5) Shift how you relate to your teen: commit to weekly, agenda-free, non-interrogative fun one-on-one time with your teen. You cannot love your teen well if you don’t know your teen well; and by the way, your teen is changing at warp speed these days. You cannot know your teen in any meaningful and intimate way if your engagements are limited to fleeting task-related check-ins on homework/chores/extracurriculars/test-prep/ “how was school today” empty superficialities. Their eyes glaze over, fingers go to texting, and thoughts turn to swiftly fleeing from you and your “21 questions” unilateral assault. But if you spend weekly one on one time that is agenda-free, senseless, playful, devoid of interrogation, you will grow to know your teen far better than you do now. This is the single greatest loving act a parent can do. Teens may not admit it, but they feel deeply touched when we parents want to spend time with them just because we miss them, and want to know them better these days. Find a means that your child enjoys on a weekly basis for at least an hour. Take them on in a game of basketball (hilarious as that will be); go for a walk, go to NYC, go out for a meal, watch a program together, go to a movie or a sports event- whatever they have a hankering for—invite them to brainstorm ideas. Then dedicate your two greatest resources—your undivided self and time —and I promise you, these will yield the memories you cherish above all in the arc of your life as a parent. You will also both remember and discover why you love your insufferable teen, thereby replenishing the reservoir of good will, drained dry by discord. (For more, see blog parent-child-problems-doctor.org for post: “How Do We Love Our children Well: Step One…)) Even if your teen remains impenetrably hostile, and fends off your efforts to be with him or her in a personable and meaningful way, don’t give up. Limit your efforts to the most minimal slices of space and time-sharing you can arrange; watch their favorite program with them, learn about their taste in music, send them amusing clips from youtube or stumbled-upon.
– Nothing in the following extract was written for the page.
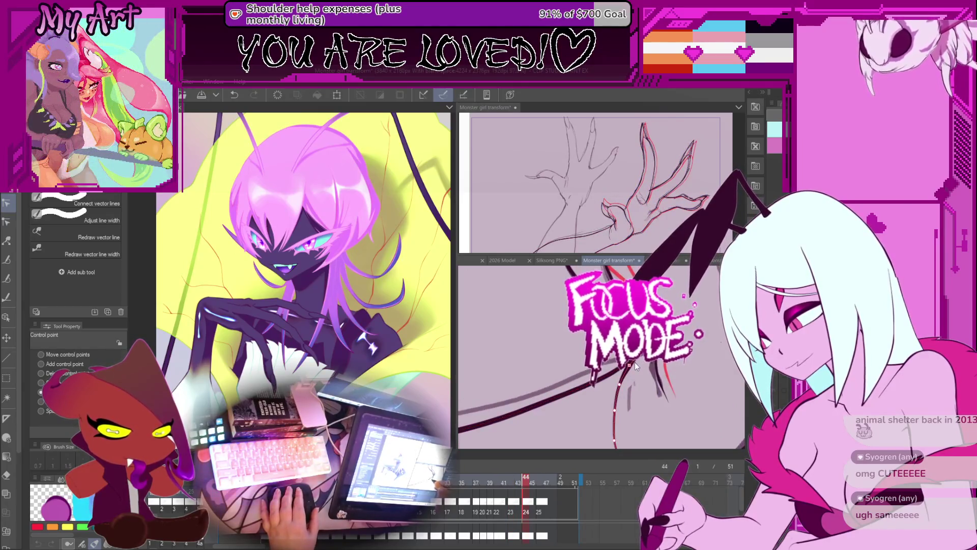
left_click(619, 368)
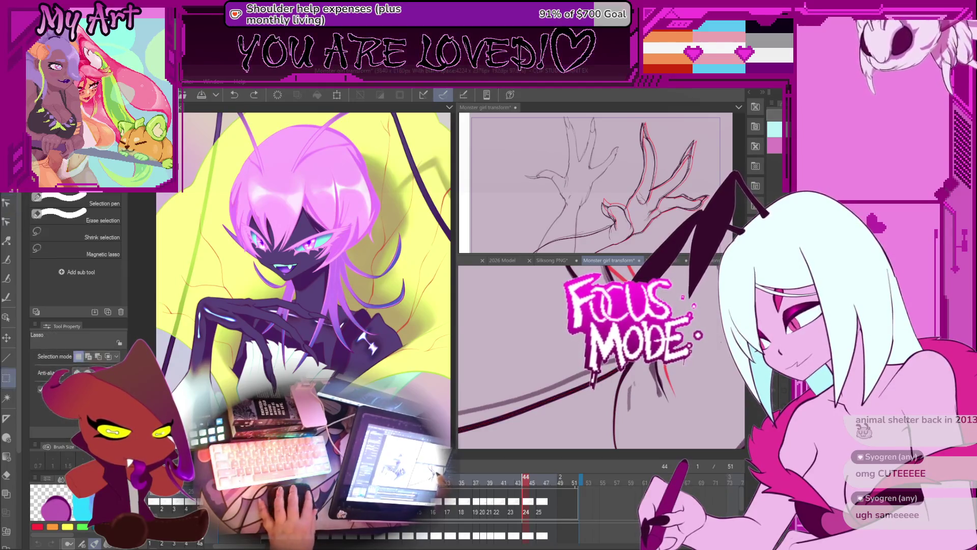
key("o")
Any small attempt to engage teens in ways that amuse or relax them is an attempt to lovingly know them for who they really are, not for what and how they are performing. They’ll "get it" and feel “gotten,” which is to say, they’ll feel known and therefore loved, which is, after all, our highest goal.
montclairdad
8:02 am on Wednesday, April 18, 2012
You forgot No. 6 - have plenty of Xanax on hand. ;) Thanks for the tips. It's definitely not easy, but in the immortal words of Jules Winnfield, "I'm trying Ringo. I'm trying real hard to be the shepard."
Rozlyn Flood
9:10 am on Wednesday, April 18, 2012
Bravo. Insightful and cogent advice. I can't say I did everything right during my sons' teen years, but I can't endorse enough your recommendation to carve out one-on-one time and to listen to them, to take them seriously. The payoff is a wonderful relationship once they are on their own or in college. They consult me on life and career choices; they value my opinion. Now I need advice on how to be a good mother-in-law in the future!